BEGIN Provided text

Puremusic: How you doing?
Richard Julian: Doing all right, man. Working my ass off.
PM: Right. Well, that's just what it takes. Luckily you have the goods. But that's something we'll get into, I'm sure, in the course of this conversation. I love the new record, Sunday Morning in Saturday's Shoes.
RJ: Oh, thanks.
PM: Sounds like a broken record, but I think it's the best one for sure.
RJ: Wow. Well, thanks, Frank. That really means a lot coming from you. You've been down for a lot of them. It's a tall order, usually, trying to impress the same people. [laughs] I get like this anyway. I get hooked on people's shit and I sometimes create a sentimental attachment.
PM: The old one was better--sure. No, you actually keep on going. When I first opened it up, I realized that I was thinking even out loud--okay, well at least you know this is gonna be good.
PM: Multiple blade wit, great melodies and playing--just satisfying. What song is AAA radio playing, "If You Stay"?
RJ: [laughs] If they're playing anything, they're playing "If You Stay." XM's hit some stuff, which has been nice. Some people hit "Spring is Just Around the Corner," too. That seems to kind of do its own thing. People get up with it. I've sequenced the record wrong and should have put some of the harder hitting songwriter stuff up front, like "Syndicated"--even though that's kind of a classically counterintuitive way to go.
RJ: I think for what I do, it might help it. It might help more people listen to it, because that stuff is more--what would you say--different.

END Provided text

Reproduce everything in the interview from "RJ: Oh, thanks." down to "gonna be good.".

BEGIN Stored records

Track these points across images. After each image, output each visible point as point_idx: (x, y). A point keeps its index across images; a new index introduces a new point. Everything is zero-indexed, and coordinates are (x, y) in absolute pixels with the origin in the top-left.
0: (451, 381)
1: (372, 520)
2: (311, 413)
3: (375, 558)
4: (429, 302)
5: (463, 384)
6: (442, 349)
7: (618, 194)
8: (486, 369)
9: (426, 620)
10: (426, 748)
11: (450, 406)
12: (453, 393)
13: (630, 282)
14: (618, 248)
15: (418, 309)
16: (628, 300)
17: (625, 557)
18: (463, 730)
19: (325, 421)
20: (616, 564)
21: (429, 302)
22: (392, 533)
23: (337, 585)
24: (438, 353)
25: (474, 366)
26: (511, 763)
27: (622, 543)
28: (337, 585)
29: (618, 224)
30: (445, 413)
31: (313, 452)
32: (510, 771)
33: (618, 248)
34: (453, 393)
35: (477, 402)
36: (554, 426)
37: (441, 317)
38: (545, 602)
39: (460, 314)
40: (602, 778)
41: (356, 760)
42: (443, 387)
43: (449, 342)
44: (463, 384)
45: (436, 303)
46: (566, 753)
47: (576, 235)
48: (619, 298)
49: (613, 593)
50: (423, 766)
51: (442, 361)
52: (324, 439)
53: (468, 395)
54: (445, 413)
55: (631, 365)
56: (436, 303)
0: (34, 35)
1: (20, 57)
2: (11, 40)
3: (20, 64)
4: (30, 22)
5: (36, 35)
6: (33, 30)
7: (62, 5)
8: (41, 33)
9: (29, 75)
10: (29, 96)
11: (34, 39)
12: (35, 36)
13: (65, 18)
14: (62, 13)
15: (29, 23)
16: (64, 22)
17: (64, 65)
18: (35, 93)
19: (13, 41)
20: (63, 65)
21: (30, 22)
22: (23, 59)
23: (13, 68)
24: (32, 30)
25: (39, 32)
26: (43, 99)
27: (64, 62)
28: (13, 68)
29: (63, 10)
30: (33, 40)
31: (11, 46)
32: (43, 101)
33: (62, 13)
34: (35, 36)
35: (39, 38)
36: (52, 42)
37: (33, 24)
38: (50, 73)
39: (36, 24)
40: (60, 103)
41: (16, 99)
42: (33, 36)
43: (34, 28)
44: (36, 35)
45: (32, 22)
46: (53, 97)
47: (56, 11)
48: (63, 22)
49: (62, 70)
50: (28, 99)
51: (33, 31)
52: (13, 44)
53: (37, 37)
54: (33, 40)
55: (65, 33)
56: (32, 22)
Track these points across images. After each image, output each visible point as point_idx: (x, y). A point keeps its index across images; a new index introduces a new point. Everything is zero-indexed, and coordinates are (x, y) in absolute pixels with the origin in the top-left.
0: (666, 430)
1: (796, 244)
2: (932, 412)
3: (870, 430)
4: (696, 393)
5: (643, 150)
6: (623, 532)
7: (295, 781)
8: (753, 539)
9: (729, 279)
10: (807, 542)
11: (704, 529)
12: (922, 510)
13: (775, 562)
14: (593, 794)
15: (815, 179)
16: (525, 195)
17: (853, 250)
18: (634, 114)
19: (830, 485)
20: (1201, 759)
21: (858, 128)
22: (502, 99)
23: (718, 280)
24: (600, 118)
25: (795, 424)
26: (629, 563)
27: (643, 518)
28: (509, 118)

END Stored records

— Answer to this problem —
RJ: Oh, thanks.
PM: Sounds like a broken record, but I think it's the best one for sure.
RJ: Wow. Well, thanks, Frank. That really means a lot coming from you. You've been down for a lot of them. It's a tall order, usually, trying to impress the same people. [laughs] I get like this anyway. I get hooked on people's shit and I sometimes create a sentimental attachment.
PM: The old one was better--sure. No, you actually keep on going. When I first opened it up, I realized that I was thinking even out loud--okay, well at least you know this is gonna be good.